Sebelum menutup raker, keempat komisioner KPK kompak berpesan pada Komisi III agar bisa terus menjaga lembaga antirasuah dengan ikut mendukung program pemberantasan korupsi.
"Pesan kami tetap, mohon bapak ibu Komisi III tidak henti hentinya, tidak lelah selalu mendukung pencegahan dan pemberantasan korupsi terima kasih," ujar Ketua KPK Agus Rahardjo.
Wakil Ketua KPK Laode M Syarif juga mengucapkan terima kasih dan meminta maaf jika ada hal-hal yang kurang berkenan selama empat tahun ini. Ia berharap ke depannya Komisi III bisa terus menjaga KPK.
"Jika ada kebaikan pada periode kami mudah mudahan itu juga dapat dilanjukan oleh penerus kami. Yang terakhir tolong bapak-bapak menjaga KPK," kata Laode.
Pesan Khusus KPK untuk Komisi III
Sebelumnya, Wakil Ketua KPK Laode M Syarif menyebutkan beberapa hal yang berkaitan dengan pembenahan di internal KPK. Ia berharap Komisi Hukum DPR bisa terus mengawalnya ke depan.
Pertama, terkait dengan Sumber Daya Manusia (SDM) di KPK yang selama ini dinilai masih kurang memadai. Apalagi KPK memiliki syarat yang cukup tinggi. Misalkan, idealnya KPK menbutuhkan jaksa minimal 120 orang, namun hanya 60 orang saja yang mengikuti tes dan yang lolos hanya 10 orang.

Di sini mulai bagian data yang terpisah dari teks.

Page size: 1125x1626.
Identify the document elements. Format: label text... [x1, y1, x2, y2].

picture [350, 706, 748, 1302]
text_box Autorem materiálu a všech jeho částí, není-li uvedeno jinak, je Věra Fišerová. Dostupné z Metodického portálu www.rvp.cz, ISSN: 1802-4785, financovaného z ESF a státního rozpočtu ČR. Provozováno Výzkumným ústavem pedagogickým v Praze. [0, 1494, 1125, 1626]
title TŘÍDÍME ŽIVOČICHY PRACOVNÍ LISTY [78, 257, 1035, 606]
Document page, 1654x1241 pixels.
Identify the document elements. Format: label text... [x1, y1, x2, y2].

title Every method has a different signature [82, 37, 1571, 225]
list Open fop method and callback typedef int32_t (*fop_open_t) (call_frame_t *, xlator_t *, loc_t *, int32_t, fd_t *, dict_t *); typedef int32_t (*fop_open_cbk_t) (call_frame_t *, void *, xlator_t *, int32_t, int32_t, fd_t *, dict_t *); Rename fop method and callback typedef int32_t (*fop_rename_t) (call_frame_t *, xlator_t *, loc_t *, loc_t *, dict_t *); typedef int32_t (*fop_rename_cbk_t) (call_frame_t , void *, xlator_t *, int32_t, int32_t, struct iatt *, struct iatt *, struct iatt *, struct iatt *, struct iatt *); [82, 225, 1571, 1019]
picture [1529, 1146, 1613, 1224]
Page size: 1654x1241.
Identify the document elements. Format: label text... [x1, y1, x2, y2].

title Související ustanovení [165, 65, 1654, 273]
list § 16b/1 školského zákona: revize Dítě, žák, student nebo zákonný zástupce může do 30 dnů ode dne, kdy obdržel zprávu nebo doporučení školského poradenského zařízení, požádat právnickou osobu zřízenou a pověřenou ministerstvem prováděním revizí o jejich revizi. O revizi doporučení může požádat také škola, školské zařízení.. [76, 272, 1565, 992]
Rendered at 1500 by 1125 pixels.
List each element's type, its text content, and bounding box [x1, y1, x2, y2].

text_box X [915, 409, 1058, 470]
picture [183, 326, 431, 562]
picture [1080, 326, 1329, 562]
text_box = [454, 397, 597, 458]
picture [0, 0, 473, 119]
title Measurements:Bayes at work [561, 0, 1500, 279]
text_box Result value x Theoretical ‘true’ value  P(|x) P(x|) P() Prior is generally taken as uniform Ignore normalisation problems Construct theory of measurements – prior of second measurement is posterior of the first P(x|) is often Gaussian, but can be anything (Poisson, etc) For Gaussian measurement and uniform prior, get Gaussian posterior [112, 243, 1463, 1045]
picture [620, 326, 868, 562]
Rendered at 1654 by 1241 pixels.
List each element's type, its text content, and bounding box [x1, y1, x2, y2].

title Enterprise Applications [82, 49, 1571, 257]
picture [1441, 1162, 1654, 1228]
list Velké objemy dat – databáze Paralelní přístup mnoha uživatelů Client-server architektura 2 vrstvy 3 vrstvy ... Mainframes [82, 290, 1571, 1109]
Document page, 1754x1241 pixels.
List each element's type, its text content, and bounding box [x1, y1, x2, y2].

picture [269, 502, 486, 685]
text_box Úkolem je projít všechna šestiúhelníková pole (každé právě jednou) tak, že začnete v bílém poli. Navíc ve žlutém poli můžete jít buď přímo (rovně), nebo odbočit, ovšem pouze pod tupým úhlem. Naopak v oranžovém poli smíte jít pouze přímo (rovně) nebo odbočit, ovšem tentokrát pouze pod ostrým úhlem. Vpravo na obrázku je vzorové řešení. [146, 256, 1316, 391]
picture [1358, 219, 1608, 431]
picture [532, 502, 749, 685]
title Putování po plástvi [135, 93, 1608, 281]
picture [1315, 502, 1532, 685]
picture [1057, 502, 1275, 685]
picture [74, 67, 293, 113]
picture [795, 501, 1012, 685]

Selain itu, kata Laode, kasus korupsi semakin canggih bahkan terkadang institusinya tidak bisa mendeteksi karena akibat teknologi maju. Karena itu dibutuhkan regenerasi penyelidik dan penyidik ke depannya, misalnya semua kasus korupsi yang besar pasti ada komponen luar negeri dan SDM di KPK yang bisa berhubungan dengan pihak luar negeri sangat sedikit.
"Jadi second line komisioner yang akan datang, para deputi dan direktur harus paham modus kasus korupsi. Saya contohkan KTP Elektronik ada lima negara untuk mendapatkan barang bukti yang paling banyak, dan yang paling banyak diperoleh di Amerika Serikat dan Singapura," ujar Laoden
Kedua, terkait dengan hubungan antar lembaga khususnya Kepolisian dan Kejaksaan Agung. Laode mengatakan hubungan antara KPK dengan dua lembaga penegak hukum ini perlu ditingkatkan dalam upaya pemberantasan tindak pidana korupsi.
Pasalnya, selama ini KPK merasa ada fungsi supervisi dan koordinasi yang dilakukan lembaga antirasuah namun tidak semua kasus hukum yang dikoordinasikan di lembaga lain, dapat segera selesai.
"Terus terang kalau untuk mengambil alih boleh menurut hukum, namun ya kami saling menghargai sesama lembaga. Itu gampang diucapkan namun pada kenyataannya susah," ujarnya.
Ketiga berkenaan dengan fungsi pencegahan, harus perlu ditingkatkan, terutama yang berhubungan dengan pembangunan sistem sehingga bukan hanya sekedar kampanye.
Menurut Laode, masing-masing kementerian memiliki sistem sendiri sementara Presiden Jokowi menggadang-gadang sistem "online single submition".
"Kalau misalnya Presiden mau 'streamline', tentukan satu, saya pikir itu akan lebih bagus. Kalau online single submition menjadi lima jangan salahkan investor tidak mau masuk, dan juga bukan over regulasi kadang karena memang yang dibuat pemerintah beda-beda dan itu ada di komando eksekutif," kata Laode.
"Itu kelemahan-kelemahan yang masih ada di KPK," pungkasnya.